EXERCISE DIRECTIONS:
All records below should be repeated exactly, with the pictures left out.

-- DATASET ENTRIES follows --

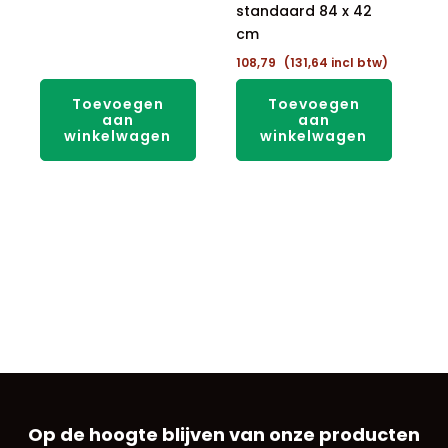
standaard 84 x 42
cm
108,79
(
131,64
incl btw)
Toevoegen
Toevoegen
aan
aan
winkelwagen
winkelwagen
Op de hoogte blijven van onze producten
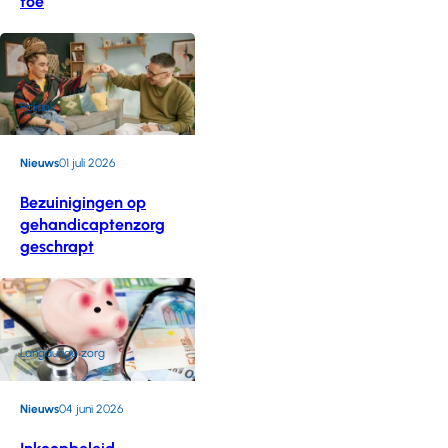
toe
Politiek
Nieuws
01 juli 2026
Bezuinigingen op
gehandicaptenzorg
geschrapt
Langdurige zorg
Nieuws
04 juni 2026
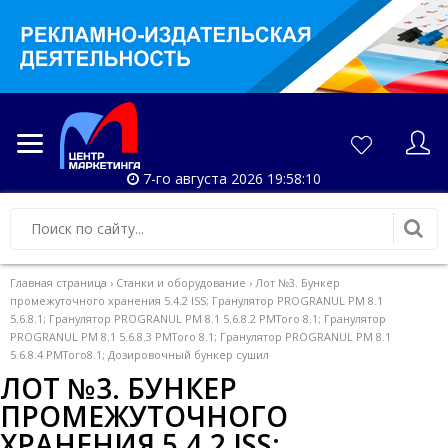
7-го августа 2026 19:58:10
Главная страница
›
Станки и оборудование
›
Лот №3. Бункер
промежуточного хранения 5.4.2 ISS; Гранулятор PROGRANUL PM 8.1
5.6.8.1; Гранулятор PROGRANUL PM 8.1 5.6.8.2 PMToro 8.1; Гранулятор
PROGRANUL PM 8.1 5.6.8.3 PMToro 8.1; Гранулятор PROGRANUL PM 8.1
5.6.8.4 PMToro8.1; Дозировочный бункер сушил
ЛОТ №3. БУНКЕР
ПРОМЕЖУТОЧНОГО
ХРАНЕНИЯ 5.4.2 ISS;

-- DATASET ENTRIES concluded --

PROBLEM SOLUTION:
standaard 84 x 42
cm
108,79
(
131,64
incl btw)
Toevoegen
Toevoegen
aan
aan
winkelwagen
winkelwagen
Op de hoogte blijven van onze producten
toe
Politiek
Nieuws
01 juli 2026
Bezuinigingen op
gehandicaptenzorg
geschrapt
Langdurige zorg
Nieuws
04 juni 2026
7-го августа 2026 19:58:10
Главная страница
›
Станки и оборудование
›
Лот №3. Бункер
промежуточного хранения 5.4.2 ISS; Гранулятор PROGRANUL PM 8.1
5.6.8.1; Гранулятор PROGRANUL PM 8.1 5.6.8.2 PMToro 8.1; Гранулятор
PROGRANUL PM 8.1 5.6.8.3 PMToro 8.1; Гранулятор PROGRANUL PM 8.1
5.6.8.4 PMToro8.1; Дозировочный бункер сушил
ЛОТ №3. БУНКЕР
ПРОМЕЖУТОЧНОГО
ХРАНЕНИЯ 5.4.2 ISS;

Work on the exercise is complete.